(Images of plotted data)
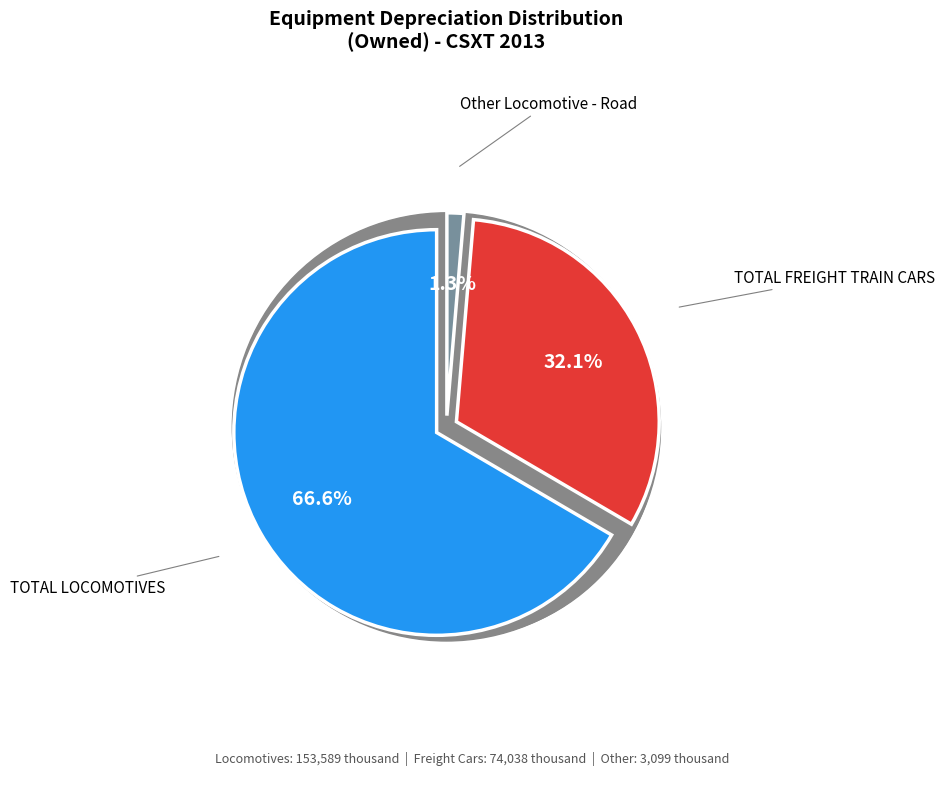

Which has a higher value, Other Equipment or TOTAL FREIGHT TRAIN CARS?

TOTAL FREIGHT TRAIN CARS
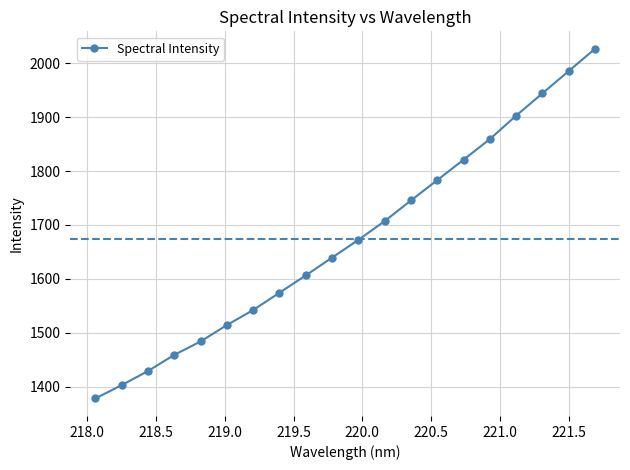

What is the average value?

1673.8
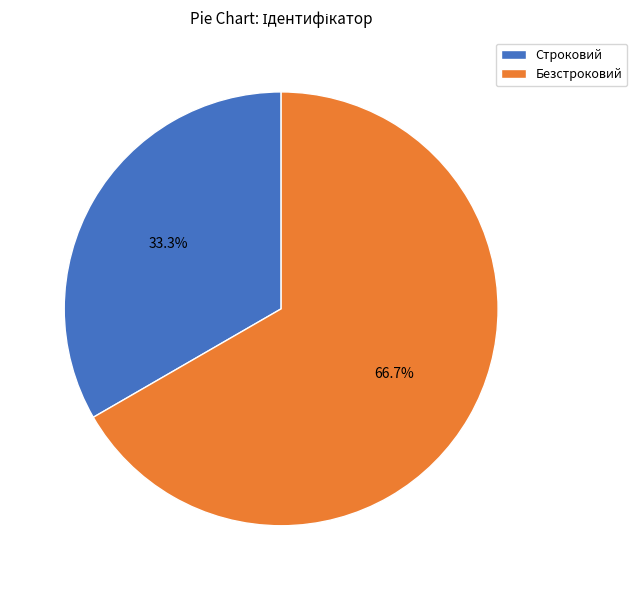

How many slices are in this pie chart?

2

- ACTIVITY -
Please render the text of all the material above as a JSON list of strings, one string per line, skipping blank lines. Leave the pictures out.

- EXPECTED ANSWER -
[
  "Which has a higher value, Other Equipment or TOTAL FREIGHT TRAIN CARS?",
  "TOTAL FREIGHT TRAIN CARS",
  "What is the average value?",
  "1673.8",
  "How many slices are in this pie chart?",
  "2"
]